Кроме школьных, были еще семейные фотографии. Несколько поколений Родецких. Молодая бабушка Мария в форме сестры милосердия (Артистическая фотография И. И. Розенблата, Екатеринбург, 1912). Молодой дед Станислав Родецкий в офицерской форме. Поручик царской армии, поляк, из мелких дворян. Тот же год, тот же город. Клеймо той же Артистической фотографии. Они познакомились, когда пришли забирать снимки.

Пухлый испуганный младенец в кружевной сорочке на фоне кудрявого грота, намалеванного на фанерной декорации. Фотография Фр. Де Мезера, Москва, 1917. Годовалый Саша Родецкий. Отец Бориса Александровича.

На всех прочих снимках уже не было вензелей фотографов, не было никаких кружев и гротов. Дед Станислав в красноармейской форме, бабушка Мария в потертой кожанке, стриженая, суровая. Папа-школьник под портретом Сталина, в пионерском галстуке.

В 1912 году дед-католик принял православие, чтобы обвенчаться с Марией Кузиной, которая происходила из строгой купеческой семьи. В 1919-м дед-офицер перешел из Белой армии в Красную, чтобы избежать расстрела.

Борис Александрович помнил деда-инвалида, беззубого, страшно худого старика в телогрейке. Он появился в доме в пятьдесят четвертом, когда Боре было одиннадцать лет. Ребенку объяснили, что дедушка вернулся из Сибири, из долгой командировки. Строил секретный военный завод. Но Боря знал, что никакая это не командировка. Дед был в лагере, куда его посадил Сталин. Теперь Сталин умер, и Хрущев деда выпустил.

Дед Стас курил вонючие папиросы и тяжело кашлял ночами. У него была болезнь Паркинсона, тряслась голова, и казалось, он постоянно слушает кого-то незримого, быстро мелко кивает в ответ.

Фотографии мамы, Надежды Ильиничны, и жены, Надежды Николаевны, были помещены вместе, в одной рамке. У обеих светлые волосы, гладко зачесанные назад и убранные в тяжелый пучок на затылке. Прямые темные брови, мягкие легкие черты лица. У мамы глаза карие, с золотом, у жены – серые, в голубизну. На черно-белых фотографиях не видна разница в цвете. И разница во времени не видна. Маме тридцать пять, жене столько же. Они похожи, как родные сестры.

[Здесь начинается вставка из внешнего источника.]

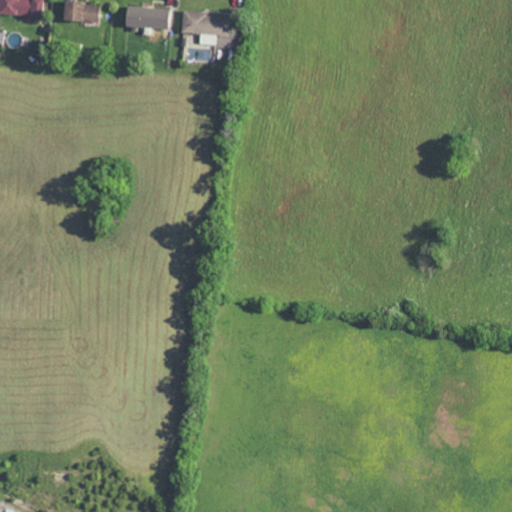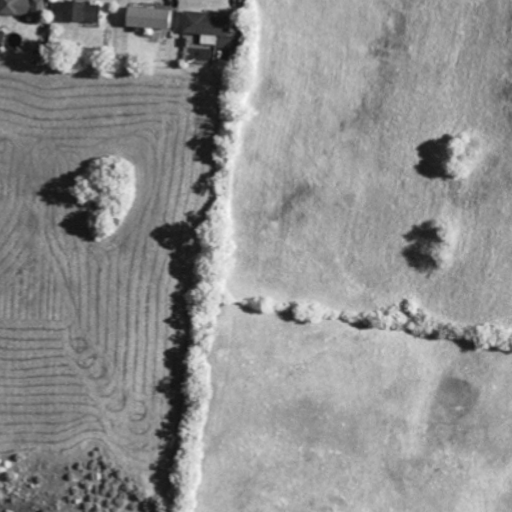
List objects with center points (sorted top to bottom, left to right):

Рядом, тоже в одной рамке, портрет отца, Александра Станиславовича, и сына, Станислава Борисовича, тоже в одном возрасте: тридцать семь лет. Но никакого сходства. Отец лысый, с широким крупным носом, в круглых очках. У сына светлая шевелюра, правильное удлиненное лицо, тонкий благородный нос.

Из четверых самых близких людей сейчас был жив только сын. В последний раз Борис Александрович виделся с ним три года назад, когда умерла Надежда Николаевна. Стас, врач-офтальмолог, приехал из Америки, но на похороны матери не успел. Прожил с отцом неделю и улетел в свой Бостон. Там у него была отличная высокооплачиваемая работа в клинике, жена-американка Джой и две дочери, пятилетняя Соня и трехлетняя Надя. Борис Александрович внучек никогда не видел. Большая цветная фотография двух светловолосых девочек занимала самое почетное место – на письменном столе.

Стас звал отца к себе в Бостон, но Борис Александрович медлил, хотел довести до выпуска очередной класс.

Школа, в которой он проработал всю жизнь, считалась одной из самых престижных московских спецшкол. Менялась власть, переписывались учебники, приходили и уходили директора. Борис Александрович неизменно вел литературу и русский язык в старших классах.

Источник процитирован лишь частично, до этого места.